21 – 33C / 70 – 92F This is the goldilocks zone. Tomatoes grow prolifically, flowers set readily, plants need maximum fertility in the soil. The high end of this range is optimum for spread of several foliage diseases.
33C / 92F This is the temp at which pollen starts clumping and blossoms begin to drop.
Mostly in the spring we are dealing with colder than optimum temperatures. A cold snap overnight can really set your tomato plants back, so having a way to temporarily cover your plants can be a big help. Use a piece of floating row cover, an old sheet or even a bucket. Just remember to uncover your plants in the morning once it is warmer.
It is also important to be mindful of the temperature of the soil and the temperature of the water you use when you give your tomatoes a drink. In both cases, cold is not optimal.
Tomatoes and Wind Exposure
A light breeze is actually good to help tomato stems strengthen. I like to run a fan on my seedlings as they are growing to help them become more sturdy.
However, strong winds are not great for young tomato plants both because they can cause breakage and because they can dry the plant out. Again, the same temporary protection you use for a cold snap can be used to protect plants during a gale. Just make sure any fabric is well anchored so it doesn’t slap the tomatoes it is supposed to protect! It is also possible to construct a windbreak for longer term protection on windy sites.
Watering Tomatoes
Tomatoes like a good drink. But a few techniques will up your tomato game.

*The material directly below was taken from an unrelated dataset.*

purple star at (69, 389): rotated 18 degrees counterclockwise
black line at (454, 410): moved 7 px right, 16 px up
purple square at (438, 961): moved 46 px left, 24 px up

When you water your tomatoes, make sure you are watering the soil around the roots, not watering the leaves. Wet leaves are an invitation to disease. Likewise, try not to splash soil up onto the lower leaves as you water.

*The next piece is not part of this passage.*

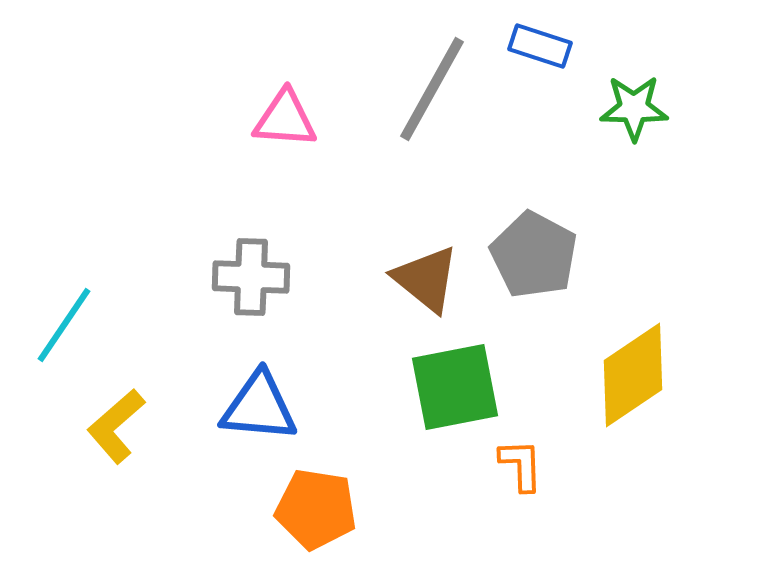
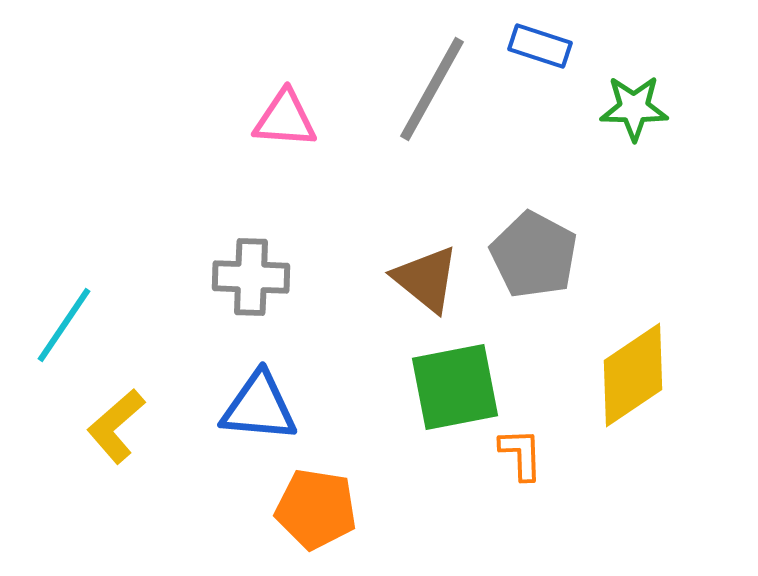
orange L-shape: moved 11 px up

It’s best to water during the day not the evening. Try not to have your tomatoes go into the night with soaking wet soil if possible.
Rainwater is optimal for watering. If you must use treated water, let it stand overnight to allow some of the chemicals to evaporate.
As I wrote above, be mindful of the temperature of your water. Letting cold water warm in a bucket to ambient temperature before watering is a good practice.
Hardening Off Seedlings
Transitioning from indoor growing to outdoor life can be stressful. Here is a link to a very detailed article giving guidance on best practices.
I try to keep all of the above stressors in mind (temperature, wind and water) as I harden off my plants. Your goal is to slowly introduce your seedlings to the harsh reality of life outdoors. Move from a couple of hours of dappled sun to a bit of full sun then finally to full sun over the course of a week. Keep an eye on those nighttime temperatures!